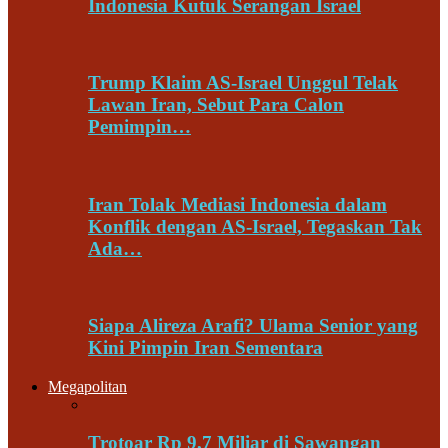
Indonesia Kutuk Serangan Israel
Trump Klaim AS-Israel Unggul Telak
Lawan Iran, Sebut Para Calon
Pemimpin…
Iran Tolak Mediasi Indonesia dalam
Konflik dengan AS-Israel, Tegaskan Tak
Ada…
Siapa Alireza Arafi? Ulama Senior yang
Kini Pimpin Iran Sementara
Megapolitan
Trotoar Rp 9,7 Miliar di Sawangan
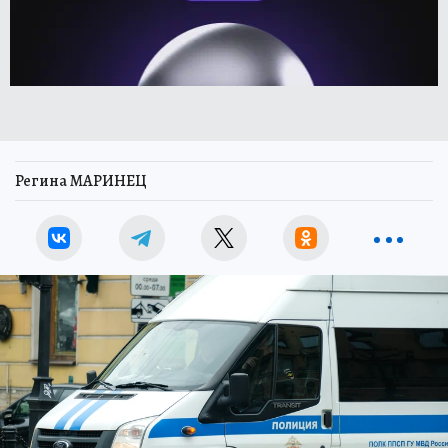
Регина МАРИНЕЦ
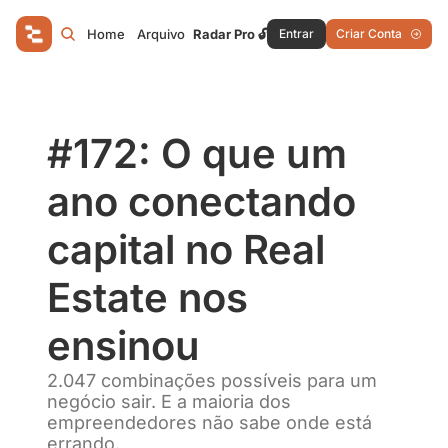
Home
Arquivo
Radar Pro 🔓
Entrar
Criar Conta
#172: O que um 
ano conectando 
capital no Real 
Estate nos 
ensinou
2.047 combinações possíveis para um 
negócio sair. E a maioria dos 
empreendedores não sabe onde está 
errando.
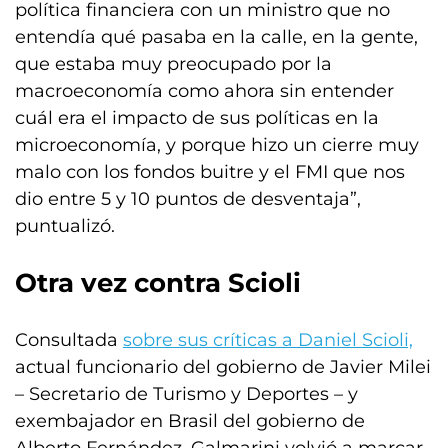
política financiera con un ministro que no
entendía qué pasaba en la calle, en la gente,
que estaba muy preocupado por la
macroeconomía como ahora sin entender
cuál era el impacto de sus políticas en la
microeconomía, y porque hizo un cierre muy
malo con los fondos buitre y el FMI que nos
dio entre 5 y 10 puntos de desventaja”,
puntualizó.
Otra vez contra Scioli
Consultada
sobre sus críticas a Daniel Scioli,
actual funcionario del gobierno de Javier Milei
– Secretario de Turismo y Deportes – y
exembajador en Brasil del gobierno de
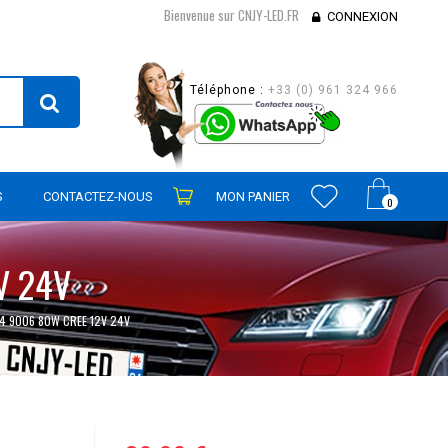
Bienvenue sur CNJY-LED.FR
CONNEXION
Téléphone :
+33 (0) 961 324 966
S
CONTACTEZ-NOUS
MON PANIER
0
V 24V
4 9006 80W CREE 12V 24V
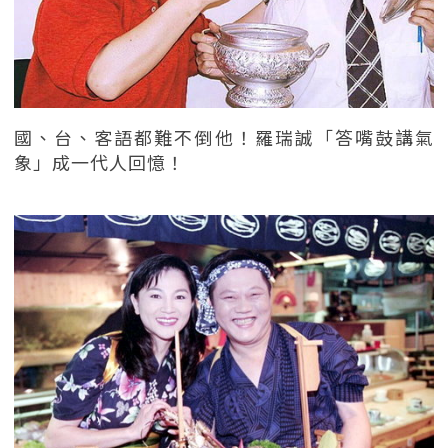
國、台、客語都難不倒他！羅瑞誠「答嘴鼓講氣
象」成一代人回憶！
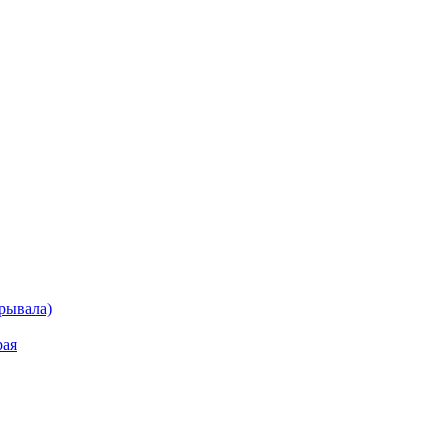
рывала)
рая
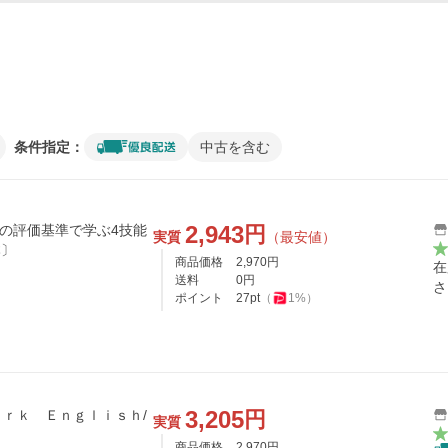
条件指定：
中古を含む
2,943
円
 CEFRの評価基準で学ぶ4技能
実質
（最安値）
ソン 〔本〕
商品価格
2,970
円
在
送料
0
円
さ
ポイント
27
pt
（
1
%）
3,205
円
ｒｋ Ｅｎｇｌｉｓｈ/
実質
商品価格
2,970
円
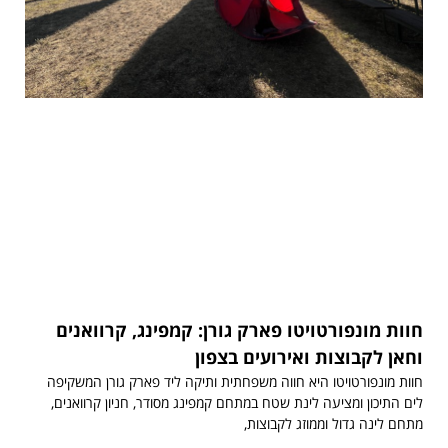
חוות מונפורטויטו פארק גורן: קמפינג, קרוואנים
וחאן לקבוצות ואירועים בצפון
חוות מונפורטויטו היא חווה משפחתית ותיקה ליד פארק גורן המשקיפה
לים התיכון ומציעה לינת שטח במתחם קמפינג מסודר, חניון קרוואנים,
מתחם לינה גדול וממוזג לקבוצות,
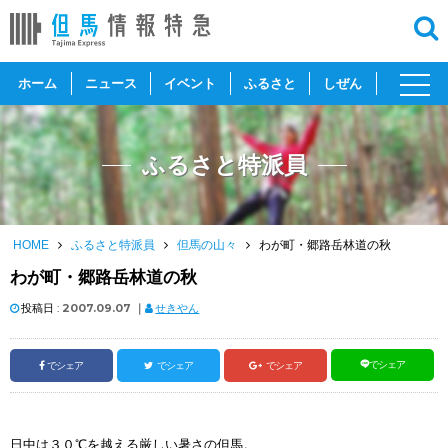
toggl
ホーム
ニュース
イベント
ふるさと
しぜん
navig
ふるさと特派員
HOME
ふるさと特派員
但馬の山々
わが町・郷路岳林道の秋
わが町・郷路岳林道の秋
投稿日 :
2007.09.07
｜
せきやん
でシェア
でシェア
でシェア
でシェア
日中は３０℃を越える厳しい暑さの但馬。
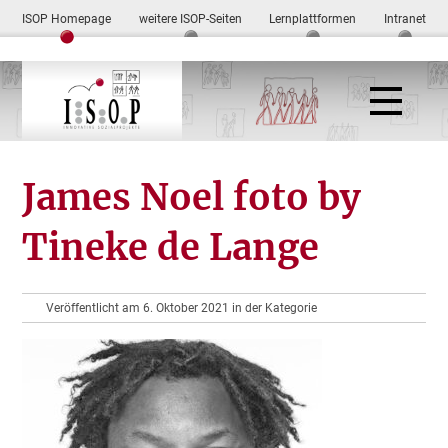
ISOP Homepage
weitere ISOP-Seiten
Lernplattformen
Intranet
James Noel foto by
Tineke de Lange
Veröffentlicht am 6. Oktober 2021 in der Kategorie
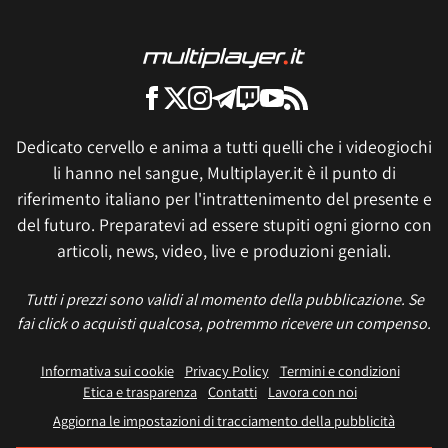
Dedicato cervello e anima a tutti quelli che i videogiochi
li hanno nel sangue, Multiplayer.it è il punto di
riferimento italiano per l'intrattenimento del presente e
del futuro. Preparatevi ad essere stupiti ogni giorno con
articoli, news, video, live e produzioni geniali.
Tutti i prezzi sono validi al momento della pubblicazione. Se
fai click o acquisti qualcosa, potremmo ricevere un compenso.
Informativa sui cookie
Privacy Policy
Termini e condizioni
Etica e trasparenza
Contatti
Lavora con noi
Aggiorna le impostazioni di tracciamento della pubblicità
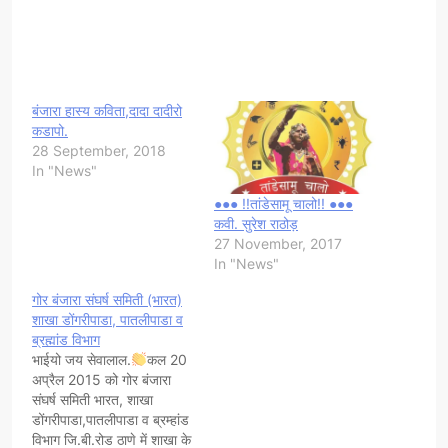
बंजारा हास्य कविता,दादा दादीरो
कडापो.
28 September, 2018
In "News"
●●● !!तांडेसामू चालो!! ●●●
कवी. सुरेश राठोड़
27 November, 2017
In "News"
गोर बंजारा संघर्ष समिती (भारत)
शाखा डोंगरीपाडा, पातलीपाडा व
ब्रह्मांड विभाग
भाईयो जय सेवालाल.
कल 20
अप्रैल 2015 को गोर बंजारा
संघर्ष समिती भारत, शाखा
डोंगरीपाडा,पातलीपाडा व ब्रम्हांड
विभाग जि.बी.रोड ठाणे में शाखा के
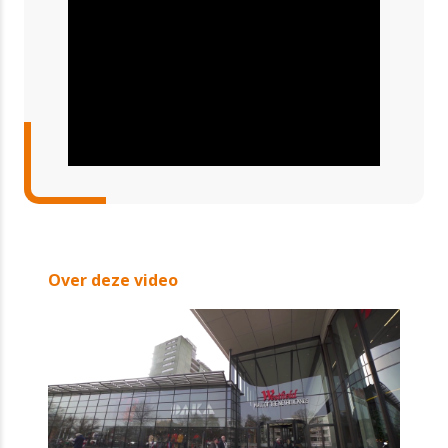
Over deze video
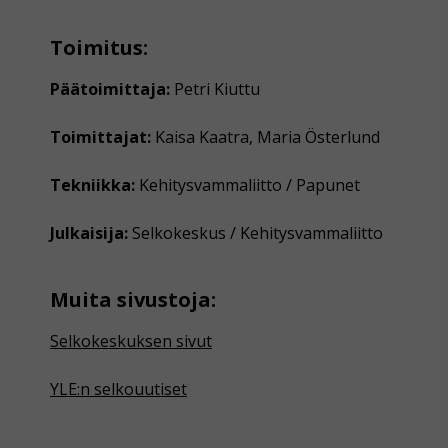
Toimitus:
Päätoimittaja:
Petri Kiuttu
Toimittajat:
Kaisa Kaatra, Maria Österlund
Tekniikka:
Kehitysvammaliitto / Papunet
Julkaisija:
Selkokeskus / Kehitysvammaliitto
Muita sivustoja:
Selkokeskuksen sivut
YLE:n selkouutiset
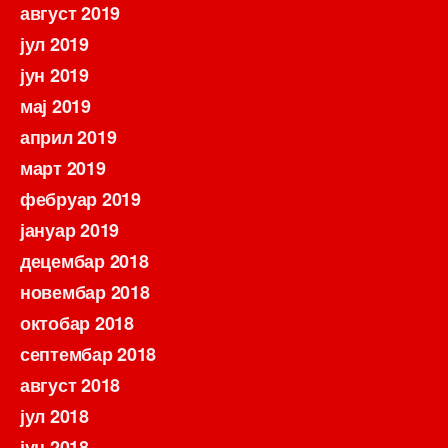
август 2019
јул 2019
јун 2019
мај 2019
април 2019
март 2019
фебруар 2019
јануар 2019
децембар 2018
новембар 2018
октобар 2018
септембар 2018
август 2018
јул 2018
јун 2018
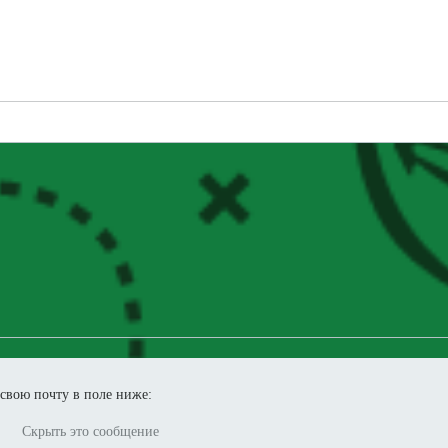
 свою почту в поле ниже:
Скрыть это сообщение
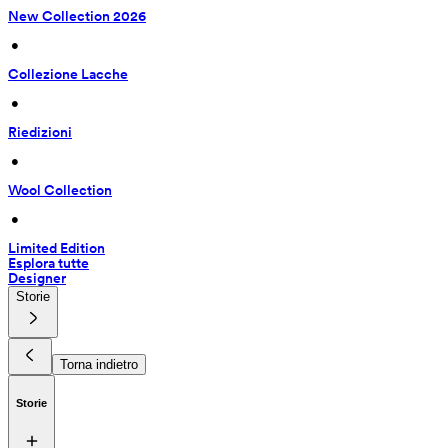
New Collection 2026
 • 
Collezione Lacche
 • 
Riedizioni
 • 
Wool Collection
 • 
Limited Edition
Esplora tutte
Designer
Storie
Torna indietro
Storie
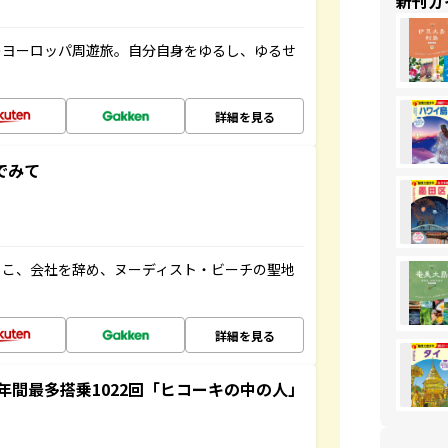
新刊ガ
のヨーロッパ周遊旅。自分自身をゆるし、ゆるせ
詳細を見る
でみて
るこ、会社を辞め、ヌーディスト・ビーチの聖地
詳細を見る
間最多搭乗1022回「ヒコーキの中の人」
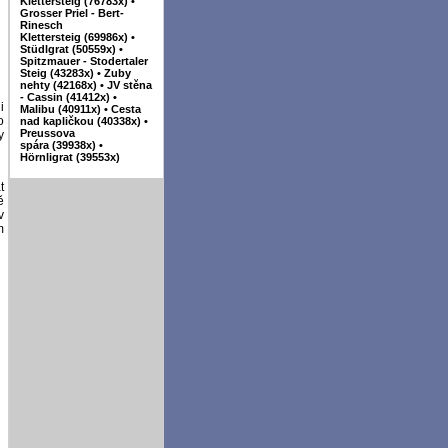
Klettersteig (76783x)
•
Grosser Priel - Bert-
Rinesch
Klettersteig (69986x)
•
Stüdlgrat (50559x)
•
Spitzmauer - Stodertaler
Steig (43283x)
•
Zuby
nehty (42168x)
•
JV stěna
- Cassin (41412x)
•
i
Malibu (40911x)
•
Cesta
o
nad kapličkou (40338x)
•
Preussova
y
spára (39938x)
•
Hörnligrat (39553x)
t
ě
v
m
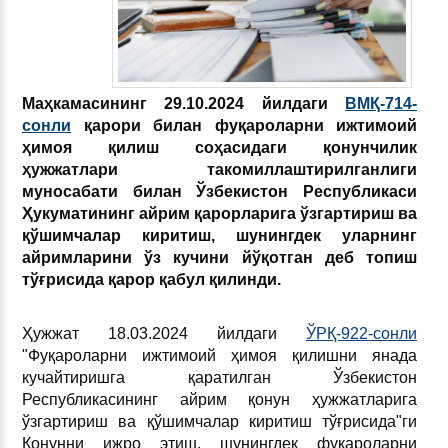
Маҳкамасининг 29.10.2024 йилдаги
ВМҚ-714-
сонли
қарори билан фуқароларни ижтимоий
ҳимоя қилиш соҳасидаги қонунчилик
ҳужжатлари такомиллаштирилганлиги
муносабати билан Ўзбекистон Республикаси
Ҳукуматининг айрим қарорларига ўзгартириш ва
қўшимчалар киритиш, шунингдек уларнинг
айримларини ўз кучини йўқотган деб топиш
тўғрисида қарор қабул қилинди.
Ҳужжат 18.03.2024 йилдаги
ЎРҚ-922-сонли
"Фуқароларни ижтимоий ҳимоя қилишни янада
кучайтиришга қаратилган Ўзбекистон
Республикасининг айрим қонун ҳужжатларига
ўзгартириш ва қўшимчалар киритиш тўғрисида"ги
Қонунни ижро этиш, шунингдек фуқароларни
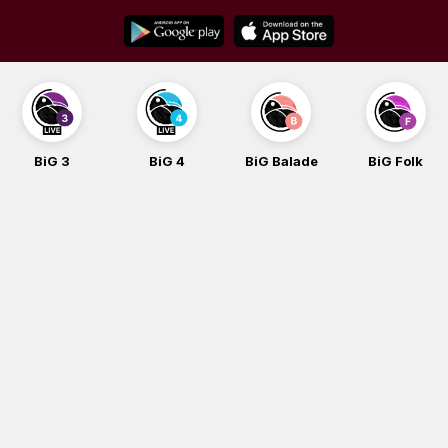
Skip
to
content
BiG 3
BiG 4
BiG Balade
BiG Folk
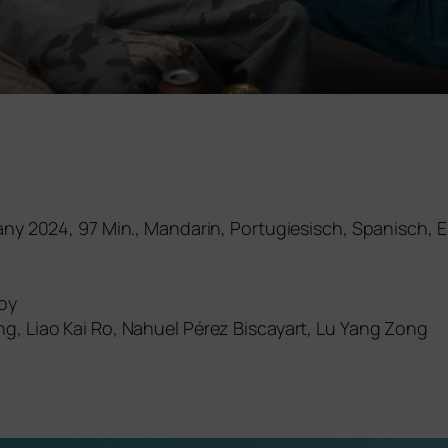
any
2024
, 97 Min., Mandarin, Portugiesisch, Spanisch, 
oy
g, Liao Kai Ro, Nahuel Pérez Biscayart, Lu Yang Zong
- - -
**Exercise requirements:** Rewrite all of the data with "Megapolitan" renamed to "Metropolitan" and every other line unchanged. Omit the pictures from your answer.

**Reply to the exercise:**
Indonesia Kutuk Serangan Israel
Trump Klaim AS-Israel Unggul Telak
Lawan Iran, Sebut Para Calon
Pemimpin…
Iran Tolak Mediasi Indonesia dalam
Konflik dengan AS-Israel, Tegaskan Tak
Ada…
Siapa Alireza Arafi? Ulama Senior yang
Kini Pimpin Iran Sementara
Metropolitan
Trotoar Rp 9,7 Miliar di Sawangan
Регина МАРИНЕЦ
Home
Arquivo
Radar Pro 🔓
Entrar
Criar Conta
#172: O que um 
ano conectando 
capital no Real 
Estate nos 
ensinou
2.047 combinações possíveis para um 
negócio sair. E a maioria dos 
empreendedores não sabe onde está 
errando.
política financiera con un ministro que no
entendía qué pasaba en la calle, en la gente,
que estaba muy preocupado por la
macroeconomía como ahora sin entender
cuál era el impacto de sus políticas en la
microeconomía, y porque hizo un cierre muy
malo con los fondos buitre y el FMI que nos
dio entre 5 y 10 puntos de desventaja”,
puntualizó.
Otra vez contra Scioli
Consultada
sobre sus críticas a Daniel Scioli,
actual funcionario del gobierno de Javier Milei
– Secretario de Turismo y Deportes – y
exembajador en Brasil del gobierno de
Bienvenue sur CNJY-LED.FR
CONNEXION
Téléphone :
+33 (0) 961 324 966
S
CONTACTEZ-NOUS
MON PANIER
0
V 24V
4 9006 80W CREE 12V 24V
國、台、客語都難不倒他！羅瑞誠「答嘴鼓講氣
象」成一代人回憶！
рывала)
рая
条件指定：
中古を含む
2,943
円
 CEFRの評価基準で学ぶ4技能
実質
（最安値）
ソン 〔本〕
商品価格
2,970
円
在
送料
0
円
さ
ポイント
27
pt
（
1
%）
3,205
円
ｒｋ Ｅｎｇｌｉｓｈ/
実質
商品価格
2,970
円
חוות מונפורטויטו פארק גורן: קמפינג, קרוואנים
וחאן לקבוצות ואירועים בצפון
חוות מונפורטויטו היא חווה משפחתית ותיקה ליד פארק גורן המשקיפה
לים התיכון ומציעה לינת שטח במתחם קמפינג מסודר, חניון קרוואנים,
מתחם לינה גדול וממוזג לקבוצות,
toggl
ホーム
ニュース
イベント
ふるさと
しぜん
navig
ふるさと特派員
HOME
ふるさと特派員
但馬の山々
わが町・郷路岳林道の秋
わが町・郷路岳林道の秋
投稿日 :
2007.09.07
｜
せきやん
でシェア
でシェア
でシェア
でシェア
日中は３０℃を越える厳しい暑さの但馬。
ISOP Homepage
weitere ISOP-Seiten
Lernplattformen
Intranet
James Noel foto by
Tineke de Lange
Veröffentlicht am 6. Oktober 2021 in der Kategorie
Dedicato cervello e anima a tutti quelli che i videogiochi
li hanno nel sangue, Multiplayer.it è il punto di
riferimento italiano per l'intrattenimento del presente e
del futuro. Preparatevi ad essere stupiti ogni giorno con
articoli, news, video, live e produzioni geniali.
Tutti i prezzi sono validi al momento della pubblicazione. Se
fai click o acquisti qualcosa, potremmo ricevere un compenso.
Informativa sui cookie
Privacy Policy
Termini e condizioni
Etica e trasparenza
Contatti
Lavora con noi
Aggiorna le impostazioni di tracciamento della pubblicità
बंजारा हास्य कविता,दादा दादीरो
कडापो.
28 September, 2018
In "News"
●●● !!तांडेसामू चालो!! ●●●
कवी. सुरेश राठोड़
27 November, 2017
In "News"
गोर बंजारा संघर्ष समिती (भारत)
शाखा डोंगरीपाडा, पातलीपाडा व
ब्रह्मांड विभाग
भाईयो जय सेवालाल.
कल 20
अप्रैल 2015 को गोर बंजारा
संघर्ष समिती भारत, शाखा
डोंगरीपाडा,पातलीपाडा व ब्रम्हांड
विभाग जि.बी.रोड ठाणे में शाखा के
Over deze video
Toimitus:
Päätoimittaja:
Petri Kiuttu
Toimittajat:
Kaisa Kaatra, Maria Österlund
Tekniikka:
Kehitysvammaliitto / Papunet
Julkaisija:
Selkokeskus / Kehitysvammaliitto
Muita sivustoja:
Selkokeskuksen sivut
YLE:n selkouutiset
август 2019
јул 2019
јун 2019
мај 2019
април 2019
март 2019
фебруар 2019
јануар 2019
децембар 2018
новембар 2018
октобар 2018
септембар 2018
август 2018
јул 2018
јун 2018
 свою почту в поле ниже:
Скрыть это сообщение
New Collection 2026
 • 
Collezione Lacche
 • 
Riedizioni
 • 
Wool Collection
 • 
Limited Edition
Esplora tutte
Designer
Storie
Torna indietro
Storie
新刊ガ
のヨーロッパ周遊旅。自分自身をゆるし、ゆるせ
詳細を見る
でみて
るこ、会社を辞め、ヌーディスト・ビーチの聖地
詳細を見る
間最多搭乗1022回「ヒコーキの中の人」
Klettersteig (76783x)
•
Grosser Priel - Bert-
Rinesch
Klettersteig (69986x)
•
Stüdlgrat (50559x)
•
Spitzmauer - Stodertaler
Steig (43283x)
•
Zuby
nehty (42168x)
•
JV stěna
- Cassin (41412x)
•
i
Malibu (40911x)
•
Cesta
o
nad kapličkou (40338x)
•
Preussova
y
spára (39938x)
•
Hörnligrat (39553x)
t
ě
v
m
Маҳкамасининг 29.10.2024 йилдаги
ВМҚ-714-
сонли
қарори билан фуқароларни ижтимоий
ҳимоя қилиш соҳасидаги қонунчилик
ҳужжатлари такомиллаштирилганлиги
муносабати билан Ўзбекистон Республикаси
Ҳукуматининг айрим қарорларига ўзгартириш ва
қўшимчалар киритиш, шунингдек уларнинг
айримларини ўз кучини йўқотган деб топиш
тўғрисида қарор қабул қилинди.
Ҳужжат 18.03.2024 йилдаги
ЎРҚ-922-сонли
"Фуқароларни ижтимоий ҳимоя қилишни янада
кучайтиришга қаратилган Ўзбекистон
Республикасининг айрим қонун ҳужжатларига
ўзгартириш ва қўшимчалар киритиш тўғрисида"ги
Қонунни ижро этиш, шунингдек фуқароларни
Skip
to
content
BiG 3
BiG 4
BiG Balade
BiG Folk
any
2024
, 97 Min., Mandarin, Portugiesisch, Spanisch, 
oy
g, Liao Kai Ro, Nahuel Pérez Biscayart, Lu Yang Zong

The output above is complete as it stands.